→ EXERCISE GOAL
Rewrite the lines below so that each "state / province" becomes "region", and keep everything else the same.

→ INPUT MATERIAL
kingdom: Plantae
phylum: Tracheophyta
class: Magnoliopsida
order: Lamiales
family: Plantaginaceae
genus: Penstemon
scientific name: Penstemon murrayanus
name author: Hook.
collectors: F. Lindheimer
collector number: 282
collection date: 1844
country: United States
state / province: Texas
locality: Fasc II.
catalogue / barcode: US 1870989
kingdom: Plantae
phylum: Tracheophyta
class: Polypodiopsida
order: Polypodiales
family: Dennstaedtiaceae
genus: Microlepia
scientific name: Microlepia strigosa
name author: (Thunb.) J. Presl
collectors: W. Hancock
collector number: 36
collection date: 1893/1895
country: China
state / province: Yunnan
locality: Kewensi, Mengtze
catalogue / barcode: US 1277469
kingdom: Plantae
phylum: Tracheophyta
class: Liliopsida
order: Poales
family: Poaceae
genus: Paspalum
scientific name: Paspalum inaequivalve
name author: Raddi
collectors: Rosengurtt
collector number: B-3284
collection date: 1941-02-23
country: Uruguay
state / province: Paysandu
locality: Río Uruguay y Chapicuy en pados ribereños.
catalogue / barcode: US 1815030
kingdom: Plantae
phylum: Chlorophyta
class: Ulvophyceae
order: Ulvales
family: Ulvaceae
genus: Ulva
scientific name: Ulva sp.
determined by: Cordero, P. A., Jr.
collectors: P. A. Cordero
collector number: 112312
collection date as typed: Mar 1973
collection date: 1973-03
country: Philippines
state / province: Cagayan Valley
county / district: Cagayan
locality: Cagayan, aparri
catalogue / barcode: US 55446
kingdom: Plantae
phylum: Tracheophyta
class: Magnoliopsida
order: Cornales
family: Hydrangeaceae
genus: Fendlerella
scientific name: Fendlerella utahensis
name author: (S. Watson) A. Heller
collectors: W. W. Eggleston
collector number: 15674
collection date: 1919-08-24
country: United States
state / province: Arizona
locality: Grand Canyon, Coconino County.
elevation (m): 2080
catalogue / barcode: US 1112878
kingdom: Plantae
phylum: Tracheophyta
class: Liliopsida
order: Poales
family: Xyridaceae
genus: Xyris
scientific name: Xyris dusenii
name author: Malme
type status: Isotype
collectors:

→ SOLUTION TO THE EXERCISE
kingdom: Plantae
phylum: Tracheophyta
class: Magnoliopsida
order: Lamiales
family: Plantaginaceae
genus: Penstemon
scientific name: Penstemon murrayanus
name author: Hook.
collectors: F. Lindheimer
collector number: 282
collection date: 1844
country: United States
region: Texas
locality: Fasc II.
catalogue / barcode: US 1870989
kingdom: Plantae
phylum: Tracheophyta
class: Polypodiopsida
order: Polypodiales
family: Dennstaedtiaceae
genus: Microlepia
scientific name: Microlepia strigosa
name author: (Thunb.) J. Presl
collectors: W. Hancock
collector number: 36
collection date: 1893/1895
country: China
region: Yunnan
locality: Kewensi, Mengtze
catalogue / barcode: US 1277469
kingdom: Plantae
phylum: Tracheophyta
class: Liliopsida
order: Poales
family: Poaceae
genus: Paspalum
scientific name: Paspalum inaequivalve
name author: Raddi
collectors: Rosengurtt
collector number: B-3284
collection date: 1941-02-23
country: Uruguay
region: Paysandu
locality: Río Uruguay y Chapicuy en pados ribereños.
catalogue / barcode: US 1815030
kingdom: Plantae
phylum: Chlorophyta
class: Ulvophyceae
order: Ulvales
family: Ulvaceae
genus: Ulva
scientific name: Ulva sp.
determined by: Cordero, P. A., Jr.
collectors: P. A. Cordero
collector number: 112312
collection date as typed: Mar 1973
collection date: 1973-03
country: Philippines
region: Cagayan Valley
county / district: Cagayan
locality: Cagayan, aparri
catalogue / barcode: US 55446
kingdom: Plantae
phylum: Tracheophyta
class: Magnoliopsida
order: Cornales
family: Hydrangeaceae
genus: Fendlerella
scientific name: Fendlerella utahensis
name author: (S. Watson) A. Heller
collectors: W. W. Eggleston
collector number: 15674
collection date: 1919-08-24
country: United States
region: Arizona
locality: Grand Canyon, Coconino County.
elevation (m): 2080
catalogue / barcode: US 1112878
kingdom: Plantae
phylum: Tracheophyta
class: Liliopsida
order: Poales
family: Xyridaceae
genus: Xyris
scientific name: Xyris dusenii
name author: Malme
type status: Isotype
collectors:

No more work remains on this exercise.